別に千石が白石を苦手なのは今更カミングアウトされずとも知っているが、まぁ本人はただ言いたかっただけなのだろう。こっちをチラリとも見なければ、返事を待っている様子もない。
日頃溜まった鬱憤を埴輪にでも話しているつもりなんだろうな。だが埴輪で事足りるならわざわざ人の隣りに座らないで代用品でもメンタルコーチに借りてこい。如何にも埴輪を持っていそうな顔だ。

まぁ
「白石が苦手なんわ、分からんでもないな。」
ってのが本音だが。

「あれ?忍足クンも苦手?」
「苦手ってよりは嫌いや。」

俺の発言にようやくこっちを向いた千石はいつもは決して開かれないであろう領域まで目をひん剥いて驚いていた。そんなに驚くことか?と思いながら今度は逆に俺が千石から視線を逸らして白石を見る。

白石の周りにはいつも誰かしらが居り、笑顔が常に絶えない。まぁそういった社交性は隣りに居る千石ももちろん負けてはいないが、タイプが全く違う。

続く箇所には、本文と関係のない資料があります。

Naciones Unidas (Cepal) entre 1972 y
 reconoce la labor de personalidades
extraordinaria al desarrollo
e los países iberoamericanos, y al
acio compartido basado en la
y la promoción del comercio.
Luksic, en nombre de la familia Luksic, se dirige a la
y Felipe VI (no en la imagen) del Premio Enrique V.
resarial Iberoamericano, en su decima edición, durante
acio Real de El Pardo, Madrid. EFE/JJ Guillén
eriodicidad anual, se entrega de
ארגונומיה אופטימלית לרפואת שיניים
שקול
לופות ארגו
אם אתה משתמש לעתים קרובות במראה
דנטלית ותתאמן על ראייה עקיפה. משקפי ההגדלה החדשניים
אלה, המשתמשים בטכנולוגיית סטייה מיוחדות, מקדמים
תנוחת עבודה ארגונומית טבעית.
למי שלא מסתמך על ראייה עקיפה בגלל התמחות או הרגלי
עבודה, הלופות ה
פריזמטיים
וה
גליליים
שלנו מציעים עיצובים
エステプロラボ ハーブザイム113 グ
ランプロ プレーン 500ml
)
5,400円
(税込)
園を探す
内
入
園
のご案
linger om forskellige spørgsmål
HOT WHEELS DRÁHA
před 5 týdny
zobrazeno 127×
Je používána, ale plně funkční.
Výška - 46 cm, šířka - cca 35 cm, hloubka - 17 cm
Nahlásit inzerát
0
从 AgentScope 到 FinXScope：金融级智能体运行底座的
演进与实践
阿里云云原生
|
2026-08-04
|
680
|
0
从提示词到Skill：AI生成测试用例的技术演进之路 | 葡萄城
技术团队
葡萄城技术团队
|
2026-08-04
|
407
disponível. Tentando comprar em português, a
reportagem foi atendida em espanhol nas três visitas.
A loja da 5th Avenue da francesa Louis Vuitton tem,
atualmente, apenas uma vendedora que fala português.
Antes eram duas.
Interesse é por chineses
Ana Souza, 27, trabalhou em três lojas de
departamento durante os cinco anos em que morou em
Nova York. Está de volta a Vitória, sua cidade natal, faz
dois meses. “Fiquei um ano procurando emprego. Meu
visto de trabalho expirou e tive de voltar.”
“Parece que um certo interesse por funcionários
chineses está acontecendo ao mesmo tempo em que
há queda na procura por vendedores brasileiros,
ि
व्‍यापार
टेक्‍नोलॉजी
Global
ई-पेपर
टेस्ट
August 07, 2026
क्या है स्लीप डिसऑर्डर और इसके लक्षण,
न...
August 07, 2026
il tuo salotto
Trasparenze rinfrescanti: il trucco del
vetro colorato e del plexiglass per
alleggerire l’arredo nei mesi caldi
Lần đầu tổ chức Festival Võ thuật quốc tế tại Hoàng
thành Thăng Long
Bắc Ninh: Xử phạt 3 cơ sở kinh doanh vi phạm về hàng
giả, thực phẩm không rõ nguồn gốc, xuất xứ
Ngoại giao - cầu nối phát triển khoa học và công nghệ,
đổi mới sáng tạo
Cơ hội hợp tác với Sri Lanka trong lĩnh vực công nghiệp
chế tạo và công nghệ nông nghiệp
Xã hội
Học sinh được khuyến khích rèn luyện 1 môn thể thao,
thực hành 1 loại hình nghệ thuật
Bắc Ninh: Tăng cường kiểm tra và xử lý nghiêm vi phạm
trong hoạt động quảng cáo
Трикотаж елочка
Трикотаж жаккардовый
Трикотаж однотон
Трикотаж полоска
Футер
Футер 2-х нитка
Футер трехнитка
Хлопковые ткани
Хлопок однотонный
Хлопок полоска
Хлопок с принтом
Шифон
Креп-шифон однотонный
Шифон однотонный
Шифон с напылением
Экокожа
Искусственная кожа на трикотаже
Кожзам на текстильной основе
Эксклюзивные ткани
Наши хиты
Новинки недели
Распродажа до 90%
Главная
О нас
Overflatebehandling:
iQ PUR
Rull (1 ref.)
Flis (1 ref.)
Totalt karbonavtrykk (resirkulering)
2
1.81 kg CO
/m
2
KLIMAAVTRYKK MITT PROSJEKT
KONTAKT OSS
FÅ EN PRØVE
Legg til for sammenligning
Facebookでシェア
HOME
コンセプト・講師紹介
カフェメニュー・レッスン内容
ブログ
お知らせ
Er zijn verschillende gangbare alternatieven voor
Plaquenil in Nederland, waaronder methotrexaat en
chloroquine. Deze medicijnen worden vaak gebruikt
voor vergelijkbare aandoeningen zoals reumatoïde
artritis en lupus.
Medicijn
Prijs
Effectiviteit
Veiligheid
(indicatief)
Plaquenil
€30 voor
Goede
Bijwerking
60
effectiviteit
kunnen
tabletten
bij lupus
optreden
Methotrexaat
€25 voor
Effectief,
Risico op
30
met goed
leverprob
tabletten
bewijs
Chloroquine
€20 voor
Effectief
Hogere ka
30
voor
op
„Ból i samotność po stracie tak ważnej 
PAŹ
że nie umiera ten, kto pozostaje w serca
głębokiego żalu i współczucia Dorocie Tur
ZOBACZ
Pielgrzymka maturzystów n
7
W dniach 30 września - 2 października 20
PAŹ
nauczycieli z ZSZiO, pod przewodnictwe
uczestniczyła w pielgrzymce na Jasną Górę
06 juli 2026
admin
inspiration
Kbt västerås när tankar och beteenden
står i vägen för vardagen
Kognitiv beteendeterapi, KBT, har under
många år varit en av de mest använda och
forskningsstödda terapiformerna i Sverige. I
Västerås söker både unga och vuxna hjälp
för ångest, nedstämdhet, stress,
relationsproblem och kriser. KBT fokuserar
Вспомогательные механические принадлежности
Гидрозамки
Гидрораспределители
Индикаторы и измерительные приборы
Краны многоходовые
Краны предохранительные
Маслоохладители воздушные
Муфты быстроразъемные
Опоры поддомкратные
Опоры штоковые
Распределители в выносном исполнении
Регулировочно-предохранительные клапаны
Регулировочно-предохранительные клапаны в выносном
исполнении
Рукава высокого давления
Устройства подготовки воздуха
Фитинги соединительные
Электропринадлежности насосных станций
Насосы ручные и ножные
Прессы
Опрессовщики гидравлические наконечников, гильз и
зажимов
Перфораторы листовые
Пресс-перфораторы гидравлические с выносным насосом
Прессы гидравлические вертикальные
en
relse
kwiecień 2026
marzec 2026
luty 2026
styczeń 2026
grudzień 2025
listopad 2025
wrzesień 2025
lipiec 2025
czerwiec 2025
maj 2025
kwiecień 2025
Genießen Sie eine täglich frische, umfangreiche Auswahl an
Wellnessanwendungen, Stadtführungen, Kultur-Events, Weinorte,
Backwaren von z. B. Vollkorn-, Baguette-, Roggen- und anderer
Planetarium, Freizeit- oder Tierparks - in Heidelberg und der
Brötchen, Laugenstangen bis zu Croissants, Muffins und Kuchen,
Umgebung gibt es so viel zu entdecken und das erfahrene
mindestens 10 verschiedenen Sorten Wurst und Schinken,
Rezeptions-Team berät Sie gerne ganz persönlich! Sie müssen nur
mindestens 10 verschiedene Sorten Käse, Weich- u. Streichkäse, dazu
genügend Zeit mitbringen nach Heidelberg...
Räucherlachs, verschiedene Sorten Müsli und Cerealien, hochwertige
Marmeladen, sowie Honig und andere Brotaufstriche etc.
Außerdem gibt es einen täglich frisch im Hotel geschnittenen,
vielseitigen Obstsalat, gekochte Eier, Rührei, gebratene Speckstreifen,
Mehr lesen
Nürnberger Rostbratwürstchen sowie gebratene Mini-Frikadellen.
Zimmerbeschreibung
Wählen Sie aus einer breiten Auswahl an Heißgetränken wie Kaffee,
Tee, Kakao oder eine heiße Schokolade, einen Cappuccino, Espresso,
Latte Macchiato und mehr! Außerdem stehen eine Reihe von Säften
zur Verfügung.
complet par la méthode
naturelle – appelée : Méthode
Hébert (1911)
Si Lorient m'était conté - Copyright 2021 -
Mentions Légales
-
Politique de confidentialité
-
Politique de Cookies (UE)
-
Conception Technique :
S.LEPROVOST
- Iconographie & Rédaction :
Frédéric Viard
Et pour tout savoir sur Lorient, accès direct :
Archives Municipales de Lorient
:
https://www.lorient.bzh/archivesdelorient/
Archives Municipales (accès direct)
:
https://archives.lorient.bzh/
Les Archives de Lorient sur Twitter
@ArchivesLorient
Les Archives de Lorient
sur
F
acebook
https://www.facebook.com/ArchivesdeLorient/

アイツは千石と違って無邪気だ。子供っぽいとかと違って、どちらかと言ったら手塚よりの無邪気。
常識がかけてるとかじゃないけど、汚いことを知らないタイプの人間。
だから、多分千石は苦手なんだろう。
計算からなる人間関係を得意とする俺や千石からしたらキレイすぎて苛つく対象でしかない。

「なんか、意外だね。」
「普通やろ。」
「そうなの?忍足クンって嫌いな人いないんだと思ってたよ。」
「親善大使になったろか?」
「ふはっ!似合わねぇー。」
「せやろか。案外いけそうやない?」
「ないない。絶対ないよ。」

背中をバシンと叩かれ、お返しとばかりにデコに突っ込みの必殺スナップをお見舞いしてやった。それでも千石は笑っていて、親善大使が随分と気に入ったようだ。
俺も俺で千石とこうやってバカな話をするのは嫌いじゃない。他の誰とも違う、似た者同士だからこその安定があるから楽だし、なにより普通で居られる。
チラリとまた横目で白石を見ると、今度は白石も俺達を見ていて(まぁ馬鹿騒ぎしてるからなぁ)何となく笑って返してやる。
別に理由などないが、社交辞令もしくは余裕の表れ?
なんて下らない事を考えながら視線を更に時計まで滑らせる。時刻は朝食終了まで残り10分を指していた。
それをいまだプレートに朝食が半分以上残っている千石に教えてやり、慌てて食べる姿を笑いながら見守ってやることにした。





事件が起きたのは朝食のすぐ後。

「ほな、よろしく。」

今、6番コートでは嵐が起きていた。
いや、見て分かるのは俺だけかもしれないが、取り敢えず大変な事になっている。

なにが大変って?
白石が千石に声を掛けたのが、だ。

笑って返してはいるけれど明るさ間に引きつってるし、出来れば他と組みたいと言う代わりに視線の動きが訴えている。
(ラッキー千石が肩なしやなぁ)
同じコートになった時点でアンラッキー千石に改名すべきだったんだ。
と、まぁおふざけはこの辺にして、誰か助けてあげないとアレはそのうちボロを出すぞ。表情に出た時点でアウト。
俺はコート違うし、6番って誰かいたか?

「えーっと、白石クン、は、俺で良いの?」
「もちろん!ダメな理由ないやろ?千石クンオモロイ子やし、一回話してみたかったんや。」
「へ、へぇ〜、それは光栄だなぁ。」

って、人が助け船を探してる間に泥沼にハマッてる。もうこれは無理だな。頑張れ千石。
俺も一応努力はしようとした。




その日廊下で擦れ違った千石は魂が抜けた様だった。